In sum, Nisbett and Cohen make a strong case that the South is truly (not just accidentally) distinctive in its attitudes and behaviors concerning violence. Unfortunately, that does not necessarily tell us very much, if anything, about the ultimate source of the distinction. To say that the observed patterns reflect a generalized "culture of honor" restates but does not explain those patterns. If there is, indeed, a culture of honor in the South that lends itself to violence, where did it come from? And why is it uniquely Southern?

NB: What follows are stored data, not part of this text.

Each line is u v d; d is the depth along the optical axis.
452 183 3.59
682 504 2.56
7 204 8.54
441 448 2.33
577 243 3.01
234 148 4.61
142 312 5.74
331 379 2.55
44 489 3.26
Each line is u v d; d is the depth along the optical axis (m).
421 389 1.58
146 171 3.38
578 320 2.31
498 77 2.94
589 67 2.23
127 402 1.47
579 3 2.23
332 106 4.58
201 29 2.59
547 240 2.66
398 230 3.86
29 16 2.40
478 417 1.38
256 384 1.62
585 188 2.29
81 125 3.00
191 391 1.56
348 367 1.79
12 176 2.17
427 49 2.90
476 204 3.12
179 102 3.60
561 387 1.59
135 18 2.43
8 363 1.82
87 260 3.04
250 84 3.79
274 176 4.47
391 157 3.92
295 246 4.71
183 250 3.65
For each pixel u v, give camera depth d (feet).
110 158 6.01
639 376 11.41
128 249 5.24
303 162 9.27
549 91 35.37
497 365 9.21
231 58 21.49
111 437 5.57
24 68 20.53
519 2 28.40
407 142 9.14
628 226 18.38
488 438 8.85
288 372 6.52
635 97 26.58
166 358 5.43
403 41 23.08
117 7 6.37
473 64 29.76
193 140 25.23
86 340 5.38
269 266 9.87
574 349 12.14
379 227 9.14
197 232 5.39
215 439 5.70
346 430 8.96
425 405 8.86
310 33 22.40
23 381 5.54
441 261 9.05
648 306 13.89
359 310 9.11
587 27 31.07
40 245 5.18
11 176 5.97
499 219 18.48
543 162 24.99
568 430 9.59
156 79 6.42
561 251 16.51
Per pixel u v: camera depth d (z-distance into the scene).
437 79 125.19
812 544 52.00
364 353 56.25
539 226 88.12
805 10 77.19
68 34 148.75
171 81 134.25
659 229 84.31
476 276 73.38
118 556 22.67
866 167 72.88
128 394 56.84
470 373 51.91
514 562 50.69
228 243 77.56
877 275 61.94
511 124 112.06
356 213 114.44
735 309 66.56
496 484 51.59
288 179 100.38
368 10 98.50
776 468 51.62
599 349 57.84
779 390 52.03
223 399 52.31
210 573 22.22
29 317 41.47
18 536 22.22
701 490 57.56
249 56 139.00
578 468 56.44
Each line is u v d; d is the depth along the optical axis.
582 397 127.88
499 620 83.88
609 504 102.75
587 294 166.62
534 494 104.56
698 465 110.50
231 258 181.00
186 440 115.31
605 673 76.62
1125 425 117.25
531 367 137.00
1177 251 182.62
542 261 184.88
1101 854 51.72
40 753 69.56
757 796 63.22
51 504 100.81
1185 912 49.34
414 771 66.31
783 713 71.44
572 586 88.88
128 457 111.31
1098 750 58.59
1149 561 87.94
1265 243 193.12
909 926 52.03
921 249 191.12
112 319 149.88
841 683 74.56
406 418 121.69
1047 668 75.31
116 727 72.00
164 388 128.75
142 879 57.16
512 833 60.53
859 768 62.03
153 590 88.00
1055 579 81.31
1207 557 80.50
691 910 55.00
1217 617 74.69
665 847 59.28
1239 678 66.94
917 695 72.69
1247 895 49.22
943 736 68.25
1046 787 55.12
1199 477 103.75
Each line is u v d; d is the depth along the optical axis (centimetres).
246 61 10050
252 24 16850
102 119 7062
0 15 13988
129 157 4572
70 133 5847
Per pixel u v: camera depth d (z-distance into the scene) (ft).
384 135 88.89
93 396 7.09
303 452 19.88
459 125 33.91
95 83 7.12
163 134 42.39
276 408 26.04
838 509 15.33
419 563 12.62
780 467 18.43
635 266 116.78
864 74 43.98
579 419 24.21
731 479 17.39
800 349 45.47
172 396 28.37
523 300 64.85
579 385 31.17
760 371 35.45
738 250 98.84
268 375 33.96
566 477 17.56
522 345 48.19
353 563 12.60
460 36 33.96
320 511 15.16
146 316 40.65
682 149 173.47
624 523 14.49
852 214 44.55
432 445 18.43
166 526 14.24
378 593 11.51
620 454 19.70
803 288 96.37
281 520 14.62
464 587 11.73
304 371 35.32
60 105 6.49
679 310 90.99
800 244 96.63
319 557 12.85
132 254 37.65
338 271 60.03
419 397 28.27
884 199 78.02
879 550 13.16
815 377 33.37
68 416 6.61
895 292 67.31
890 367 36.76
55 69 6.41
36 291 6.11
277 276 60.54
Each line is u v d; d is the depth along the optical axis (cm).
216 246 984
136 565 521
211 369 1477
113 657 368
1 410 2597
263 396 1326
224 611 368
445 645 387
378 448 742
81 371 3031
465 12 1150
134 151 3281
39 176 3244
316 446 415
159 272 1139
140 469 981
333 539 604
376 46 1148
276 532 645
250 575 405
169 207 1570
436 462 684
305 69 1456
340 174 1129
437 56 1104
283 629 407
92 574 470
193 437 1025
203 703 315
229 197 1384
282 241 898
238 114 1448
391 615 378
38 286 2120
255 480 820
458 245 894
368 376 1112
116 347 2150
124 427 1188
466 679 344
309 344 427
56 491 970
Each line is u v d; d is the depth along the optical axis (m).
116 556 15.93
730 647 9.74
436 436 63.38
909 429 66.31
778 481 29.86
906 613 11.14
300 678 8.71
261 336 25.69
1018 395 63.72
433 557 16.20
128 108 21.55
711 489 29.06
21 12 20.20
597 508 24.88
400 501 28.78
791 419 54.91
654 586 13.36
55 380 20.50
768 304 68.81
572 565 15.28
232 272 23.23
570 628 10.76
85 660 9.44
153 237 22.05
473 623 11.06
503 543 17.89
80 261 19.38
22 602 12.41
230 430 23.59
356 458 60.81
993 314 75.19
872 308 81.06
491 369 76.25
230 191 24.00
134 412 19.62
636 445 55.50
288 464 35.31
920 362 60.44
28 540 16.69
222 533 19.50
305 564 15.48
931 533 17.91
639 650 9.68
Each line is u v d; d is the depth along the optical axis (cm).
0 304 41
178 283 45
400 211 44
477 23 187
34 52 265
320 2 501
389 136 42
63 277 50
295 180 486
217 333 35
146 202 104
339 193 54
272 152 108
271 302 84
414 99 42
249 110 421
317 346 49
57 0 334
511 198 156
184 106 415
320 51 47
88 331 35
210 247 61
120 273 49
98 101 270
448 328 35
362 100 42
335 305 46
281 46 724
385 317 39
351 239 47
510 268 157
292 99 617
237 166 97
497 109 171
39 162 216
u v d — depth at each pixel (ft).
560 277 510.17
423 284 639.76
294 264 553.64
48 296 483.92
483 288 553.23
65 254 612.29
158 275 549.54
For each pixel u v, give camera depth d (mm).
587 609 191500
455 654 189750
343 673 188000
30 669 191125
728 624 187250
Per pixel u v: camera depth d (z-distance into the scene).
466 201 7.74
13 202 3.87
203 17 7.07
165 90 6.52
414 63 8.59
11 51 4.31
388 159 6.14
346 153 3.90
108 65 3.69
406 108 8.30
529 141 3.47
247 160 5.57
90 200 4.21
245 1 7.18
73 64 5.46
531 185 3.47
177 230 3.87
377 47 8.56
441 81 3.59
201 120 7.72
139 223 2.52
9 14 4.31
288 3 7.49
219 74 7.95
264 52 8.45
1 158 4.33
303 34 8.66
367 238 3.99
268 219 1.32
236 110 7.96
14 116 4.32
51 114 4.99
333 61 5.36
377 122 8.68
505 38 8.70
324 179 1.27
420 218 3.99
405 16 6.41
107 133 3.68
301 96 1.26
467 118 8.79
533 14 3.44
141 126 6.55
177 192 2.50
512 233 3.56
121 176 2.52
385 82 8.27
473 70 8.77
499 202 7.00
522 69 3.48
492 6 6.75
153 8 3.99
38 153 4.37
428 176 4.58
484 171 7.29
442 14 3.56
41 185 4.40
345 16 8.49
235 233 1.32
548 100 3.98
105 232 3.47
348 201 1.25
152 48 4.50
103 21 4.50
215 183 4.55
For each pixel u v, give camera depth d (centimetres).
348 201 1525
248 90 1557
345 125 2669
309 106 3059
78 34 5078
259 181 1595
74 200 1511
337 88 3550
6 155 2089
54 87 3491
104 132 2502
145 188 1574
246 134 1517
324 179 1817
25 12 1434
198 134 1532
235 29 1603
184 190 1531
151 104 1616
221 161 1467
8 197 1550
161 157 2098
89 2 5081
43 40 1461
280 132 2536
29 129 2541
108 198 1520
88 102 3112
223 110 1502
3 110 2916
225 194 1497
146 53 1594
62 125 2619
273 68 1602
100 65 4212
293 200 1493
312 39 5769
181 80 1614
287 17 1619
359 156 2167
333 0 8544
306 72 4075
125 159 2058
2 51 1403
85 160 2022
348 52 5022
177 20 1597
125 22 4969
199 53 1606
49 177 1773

Here Culture of Honor is rather thin and unpersuasive: "We believe that the southern culture of honor derives from the herding economy brought to the region by the earliest settlers and practiced by them for many decades thereafter." Elsewhere the authors refer to the Scotch-Irish origins of the early South, the hard-scrabble herding economy of the era, and the "worldwide" association between herding economies and "concerns about honor and readiness to commit violence to conserve it."

Nisbett and Cohen call this argument "the weakest part of our thesis," with good reason. The implication is that Yankees of Scotch-Irish origins would be just as prone to violence as Southerners, which is not likely to be the case. This is not to suggest that the herding thesis is wrong, only that it seems rather a stretch as argued here. One would like to see evidence on the origins of the Southern culture of violence that is as persuasive as the evidence of its existence. The evidence assembled here, while certainly intriguing and even fascinating at times, does not rule out alternative explanations for the higher rate of violence in the South–including my favorite, originally proposed by Sheldon Hackney as early as 1970: "In the South, there's just more folks who need killing."

We seek to understand violence in order to control it. By dismissing a range of conventional explanations for the Southern "tendency," Culture of Honor implicitly questions the efficacy of certain policies. If "more guns" is not the reason why the South is more violent, then gun control is not the solution; if poor race relations do not explain Southern violence, then better race relations will not eliminate the disparity.

Assuming Nisbett and Cohen are essentially right, higher rates of violence in the South have cultural roots that stretch back centuries, which implies that we cannot reasonably expect short- term interventions to have much of an impact. If the problem is based in culture, the only reasonable solution is to change the culture. And as sociologists constantly remind us, that is much easier said than done.